Robert Belanger (28 Sep 2010)
"Moral Responsibility During Our Final Days Here"

Dear Doves,
 
To get into heaven it is helpful if we pray and help other achieve that goal. Unselfish works done after salvation of our spirit will be counted towards rewards at the Judgment Seat of Christ. Our attitude toward our moral responsibility as saved souls filled with the Holy Spirit make us pause to consider the fate of many who do not know Jesus and are headed for eternal punishment.
 
A book I read tells the story of a person, John Harper that exemplifies the importance of this advice for the lives of many that he served in his church and elsewhere, too. This book is about the sinking of the Titanic and is entitled The Titanic’s Last Hero by Moody Adams (Olive Press S. Carolina, 1997. originally published in Scotland 1912).

 

John was a Christian pastor and the heroism he displayed at the sinking of the Titanic was not just one shining moment.
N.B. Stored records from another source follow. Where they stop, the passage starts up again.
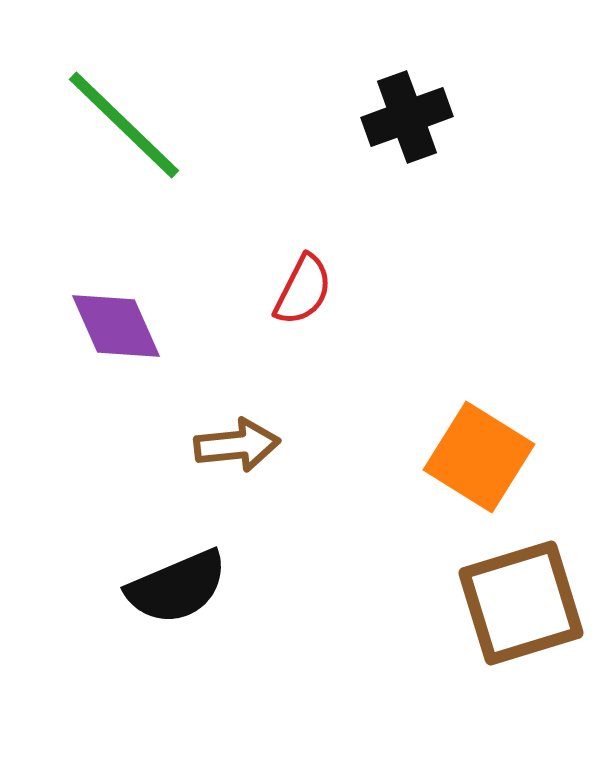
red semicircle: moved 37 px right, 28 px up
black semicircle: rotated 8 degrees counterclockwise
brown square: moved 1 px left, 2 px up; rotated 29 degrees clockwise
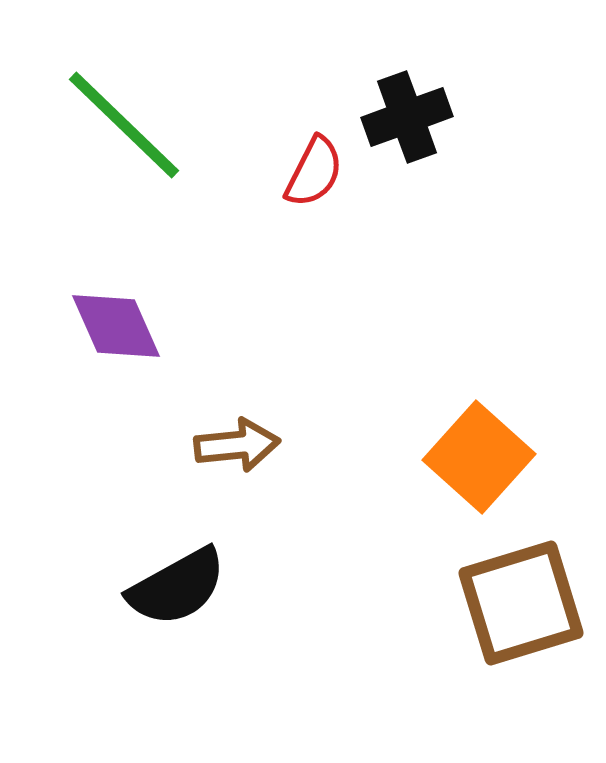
red semicircle: moved 11 px right, 118 px up
orange square: rotated 10 degrees clockwise
black semicircle: rotated 6 degrees counterclockwise
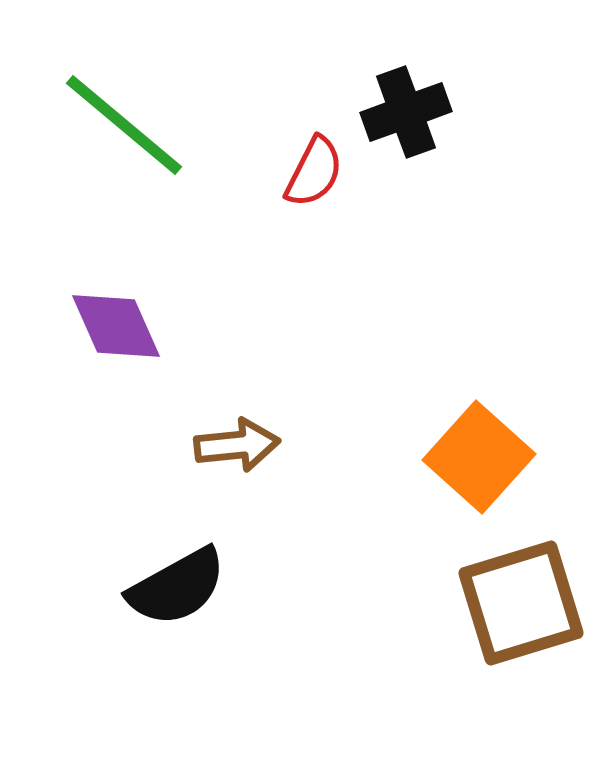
black cross: moved 1 px left, 5 px up
green line: rotated 4 degrees counterclockwise
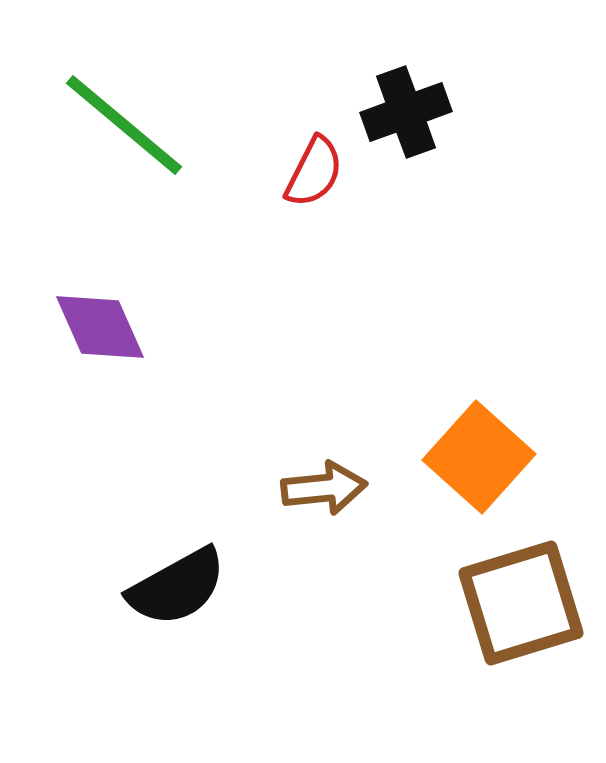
purple diamond: moved 16 px left, 1 px down
brown arrow: moved 87 px right, 43 px down
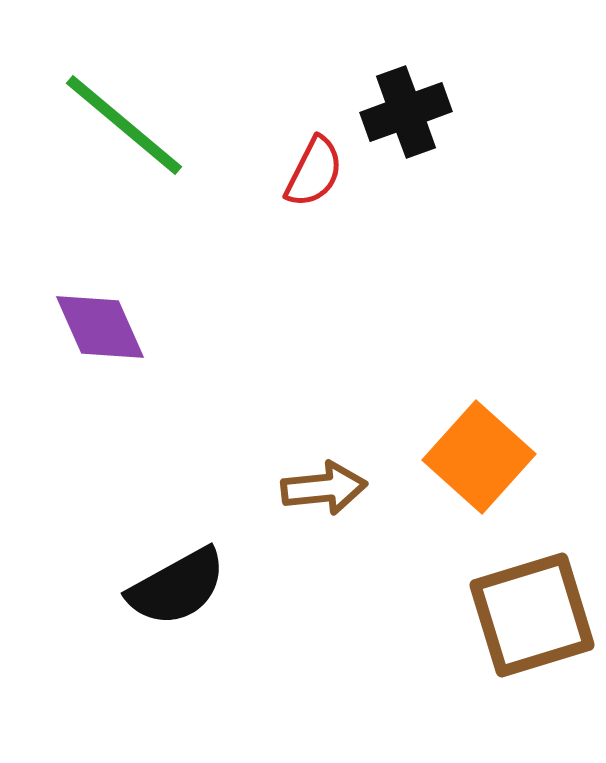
brown square: moved 11 px right, 12 px down
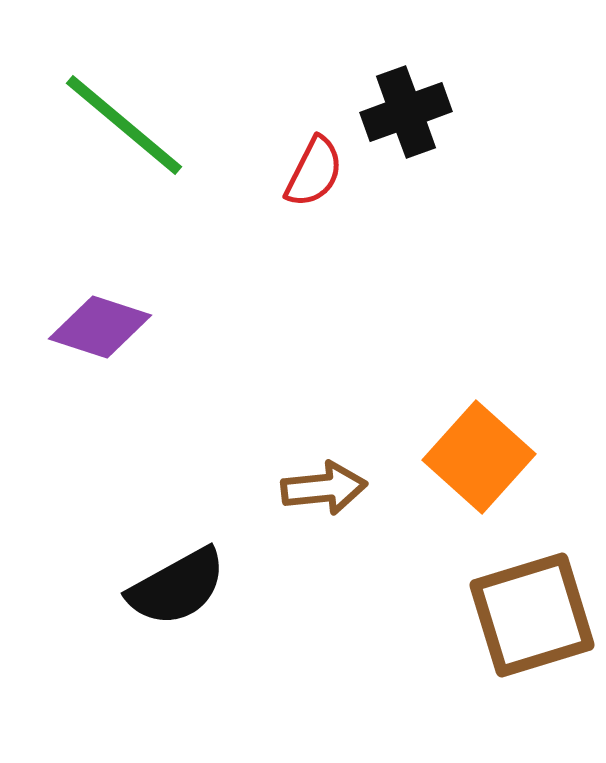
purple diamond: rotated 48 degrees counterclockwise
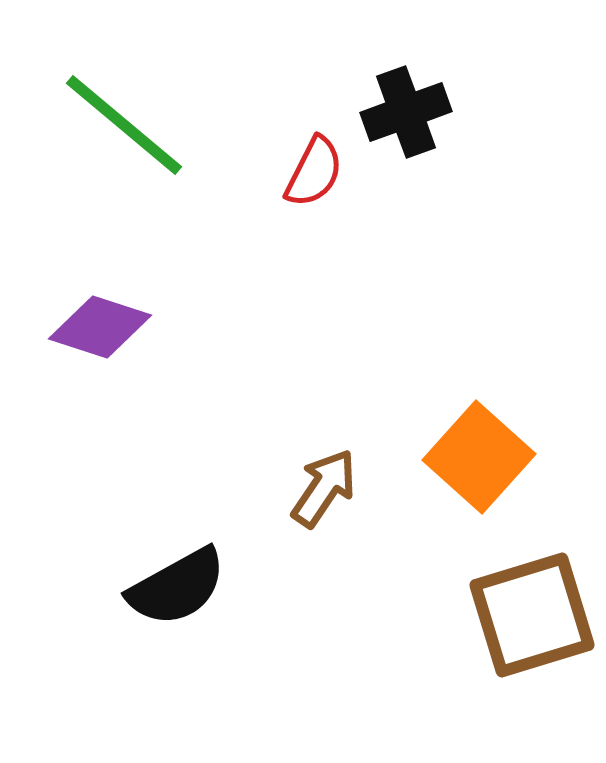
brown arrow: rotated 50 degrees counterclockwise
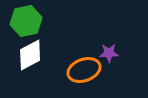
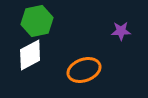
green hexagon: moved 11 px right
purple star: moved 12 px right, 22 px up
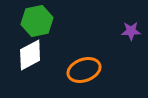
purple star: moved 10 px right
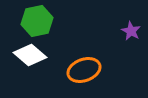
purple star: rotated 30 degrees clockwise
white diamond: rotated 68 degrees clockwise
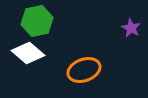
purple star: moved 3 px up
white diamond: moved 2 px left, 2 px up
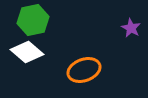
green hexagon: moved 4 px left, 1 px up
white diamond: moved 1 px left, 1 px up
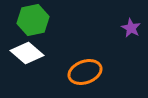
white diamond: moved 1 px down
orange ellipse: moved 1 px right, 2 px down
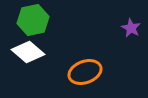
white diamond: moved 1 px right, 1 px up
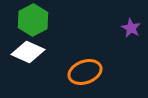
green hexagon: rotated 16 degrees counterclockwise
white diamond: rotated 16 degrees counterclockwise
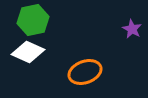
green hexagon: rotated 16 degrees clockwise
purple star: moved 1 px right, 1 px down
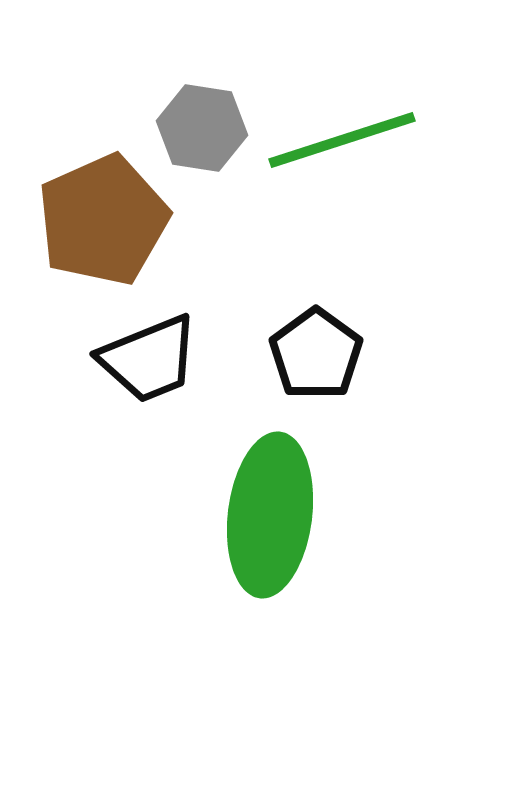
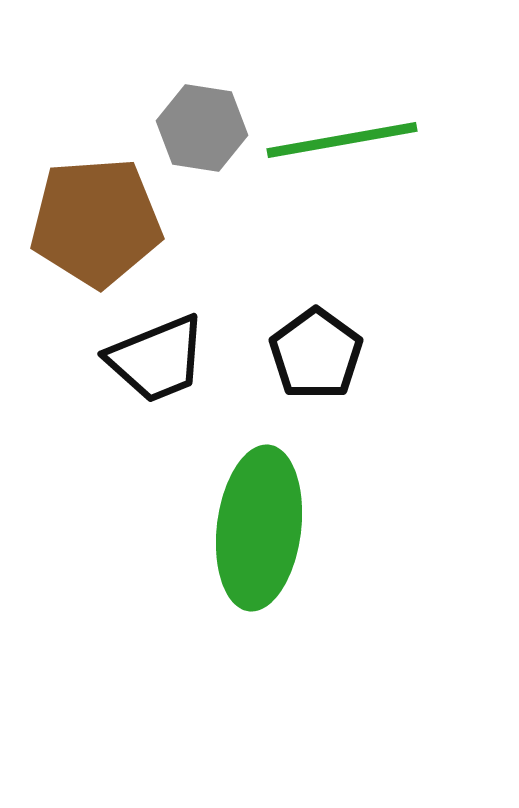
green line: rotated 8 degrees clockwise
brown pentagon: moved 7 px left, 2 px down; rotated 20 degrees clockwise
black trapezoid: moved 8 px right
green ellipse: moved 11 px left, 13 px down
He worked and prayed unselfishly for others throughout his life, he helped drunkards, gamblers and prize fighters sometimes spending the whole night in his church praying for hundreds of his church members by name. He burned with zeal to bring souls to Christ and demonstrated that zeal in his actions.

 

He decided to travel on the Titanic to lead a revival meeting in Chicago’s Moody Memorial Church. He could have traveled on another ship but declined, after originally being scheduled to travel on the Lusitania. A Mr. Robert English in a meeting at the Seaman’s Center begged him not to make the trip, and even offered to pay for his ticket, since he had an ominous feeling that disaster awaited him on the Titanic.

 

Just like St. Paul’s warning in Acts 21:10-13, Harper responded with a sense of duty and moral responsibility to honor God’s purpose for his life. He, like Paul, was willing to sacrifice his life to fulfill God’s purpose in the service to others who would otherwise miss out on heaven, if he were to act selfishly by delaying his trip or boarding the Lusitania based on the warning of Mr. English.

 

To the eternal benefit of many, he boarded the Titanic and set sail for New York. John Harper’s goal of winning souls to Jesus Christ became more urgent during that trip. As he breathed his last breaths in the cold water of the Atlantic on the night of April 14 and early morning hours of April 15, 1912, he and about 1522 other persons struggled in the water and finally drowned as the mighty Titanic sank to the bottom of the Atlantic.

 

As the ship sank, he swam from one survivor to another in the water calling out “Are you saved?” If the answer was “No” he shouted the words from Acts 16:31 “Believe on the Lord Jesus Christ and thou shalt be saved.” Many were saved that night and are in heaven as a result of his selfless efforts. We can do worse than to emulate his example in our lives during these last days of this dispensation, as the world sinks into the disaster of the Tribulation.

 

Lord Mercer expressed Harper’s attitude toward death exactly:

 

“In a single night, between sunset and sunrise, during a few short hours of oblivion to many unconscious slumbers, there had passed away from this earth hundreds of lives, some rich in promise with apparent happy futures, carrying with the hopes of others lives.

 

 But the Christian constancy and courage, the absolute self-renunciation and unflinching heroism with which so many met their doom, help us to realize that death is not the end of all things and that this life is but the entrance into true life, that it is but the portal of eternity.”